Cash-strapped councils have come under fire for increasing the number of staff earning more than £50,000 a year.

Brighton and Hove City Council, which is trying to find £17 million of savings over the next year, employed 271 people on more than £50,000 salaries – up by 15 staff compared to 2010/11.

Campaigners criticised the local authority for excessive spending.

Employees West Sussex and East Sussex county councils also came in for criticism with hundreds of employees being paid more than £50,000.

East Sussex, with 409 workers on at least that amount, was the sixth highest of any local authority in the country.

Although that figure is eight less than the previous year, the wages bill still totalled £26,167,500.

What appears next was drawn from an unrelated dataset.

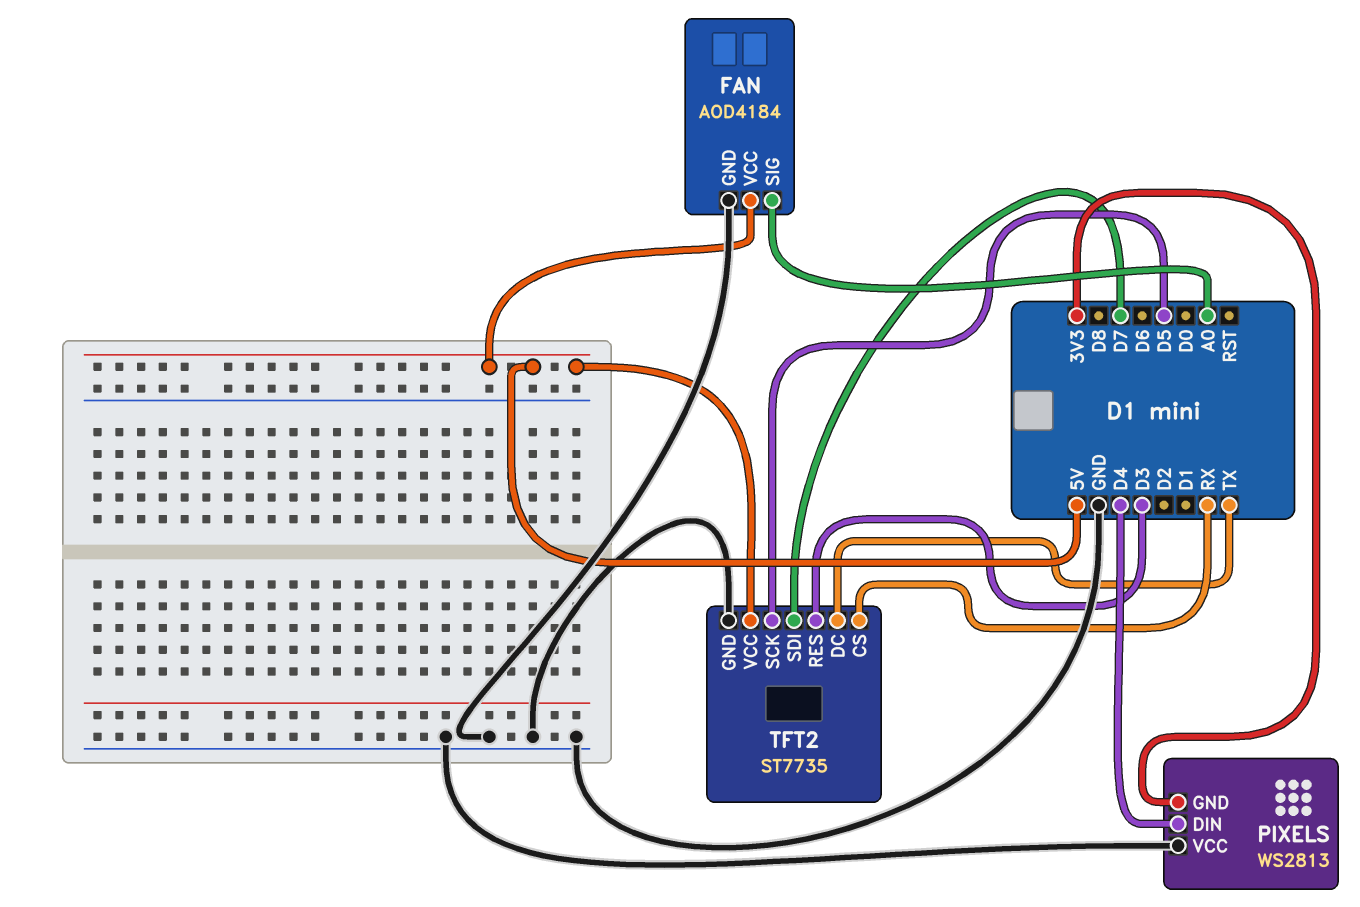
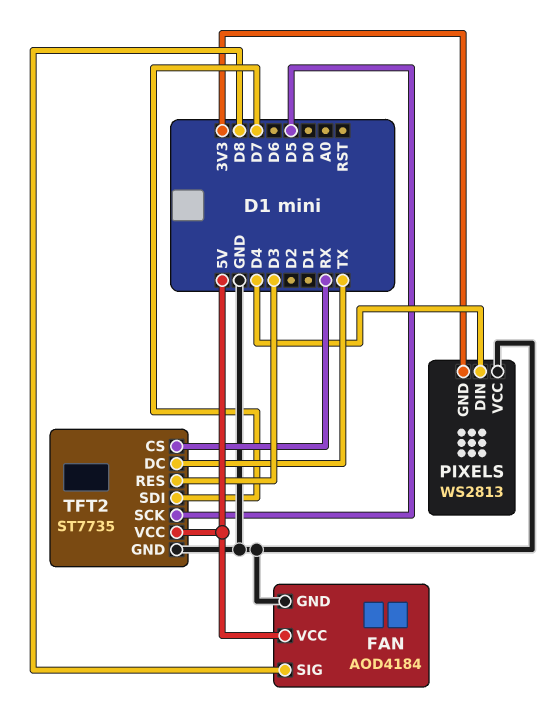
FAN pin SIG: A0 -> D8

West Sussex County Council had 279 workers on £50,000 or more at a cost of £17,627,500.

The information came from research undertaken by the TaxPayers’ Alliance.

Chief executive Matthew Sinclair, said: “Taxpayers are still paying far too much for bloated bureaucracies that have been established in too many town halls over the last decade.

“Councillors need to insist that their local authority does more |to find savings and cut back on |staff costs that residents cannot afford.”

Redundancy payments

A West Sussex County Council spokesman defended the figures, adding that a number of one-off redundancy payments had pushed many staff over the £50,000 bracket.

He said: “We have reduced many layers of middle management as part of our drive for efficiency savings.

“This in turn has enabled the council to maintain frontline services and inject new money into other services and schemes.”

An East Sussex spokesman said that the figures were now out of date and that currently 360 employees earn £50,000 a year.

Salaries Simon Hughes, the council’s assistant chief executive, said: “The total number of managers who work for the council and in our schools is still a very small percentage out of a total workforce of over 16,000.

“Our policy is to pay salaries to all our staff which are in line with the average salaries paid to those doing similar jobs elsewhere in the public sector in the south east.”